Financiamento abre portas para uma vida
melhor
Na localidade de Barra Bonita, em Cerro Azul, mora a família de Alderico
Luciano, agricultor de 45 anos. Sócio da Cresol desde 2003, Luciano viu sua vida
mudar muito desde que decidiu se associar. Homem do campo, sempre teve seu
pedaço de chão, mas precisava trabalhar na propriedade de outras pessoas porque
não tinha dinheiro para comprar sementes e adubo para plantar na sua terra.

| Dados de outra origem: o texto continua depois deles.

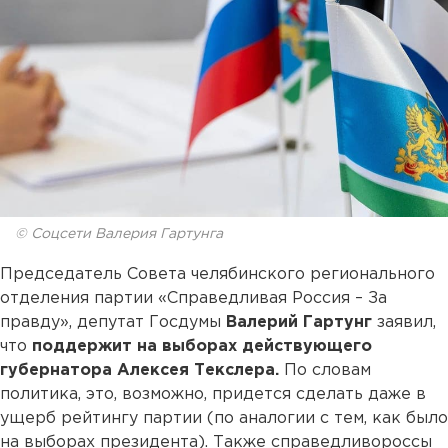
© Соцсети Валерия Гартунга
Председатель Совета челябинского регионального
отделения партии «Справедливая Россия – За
правду», депутат Госдумы
Валерий Гартунг
заявил,
что
поддержит на выборах действующего
губернатора Алексея Текслера.
По словам
политика, это, возможно, придется сделать даже в
ущерб рейтингу партии (по аналогии с тем, как было
на выборах президента). Также справедливороссы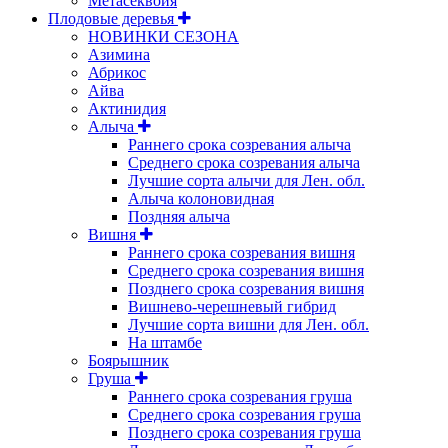
Метасеквойя
Плодовые деревья
НОВИНКИ СЕЗОНА
Азимина
Абрикос
Айва
Актинидия
Алыча
Раннего срока созревания алыча
Среднего срока созревания алыча
Лучшие сорта алычи для Лен. обл.
Алыча колоновидная
Поздняя алыча
Вишня
Раннего срока созревания вишня
Среднего срока созревания вишня
Позднего срока созревания вишня
Вишнево-черешневый гибрид
Лучшие сорта вишни для Лен. обл.
На штамбе
Боярышник
Груша
Раннего срока созревания груша
Среднего срока созревания груша
Позднего срока созревания груша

“Numa reunião em 2000 fiquei sabendo da criação da Cresol daqui de Cerro
Azul, mas fiquei com medo de entrar, porque não conhecia. Falaram que com a
cooperativa os agricultores iriam andar de caminhonete, e eu também queria. Uma
hora nossa vez ia chegar”, recorda. Aos poucos, o agricultor está alcançando
esse sonho.
Duas vacas
Em 2004, ele pegou o primeiro investimento pela cooperativa. Com o dinheiro
comprou duas vacas, um triturador de ração e quatro rolos de arame. Com o leite
produzido pelas vacas, a esposa de Luciano, Roseli, fazia queijo e usava o soro
que sobrava para alimentar os porcos. A alimentação da família melhorou e quando
foi pagar a primeira parcela do empréstimo, em 2006, o agricultor usou o
dinheiro da venda de um terneiro que tinha nascido em sua propriedade. Hoje são
sete cabeças de gado, mas o rebanho já chegou a 12.
“A gente fez mais dinheiro do que esperava. A gente não tinha renda nenhuma e
agora olha a moradia que nós temos. Nem banheiro a gente tinha e hoje a água é
encanada. De um tempo para cá, as coisas só estão melhorando” diz Luciano.
Fonte: Jornal Gazeta do Povo (13/09/2012).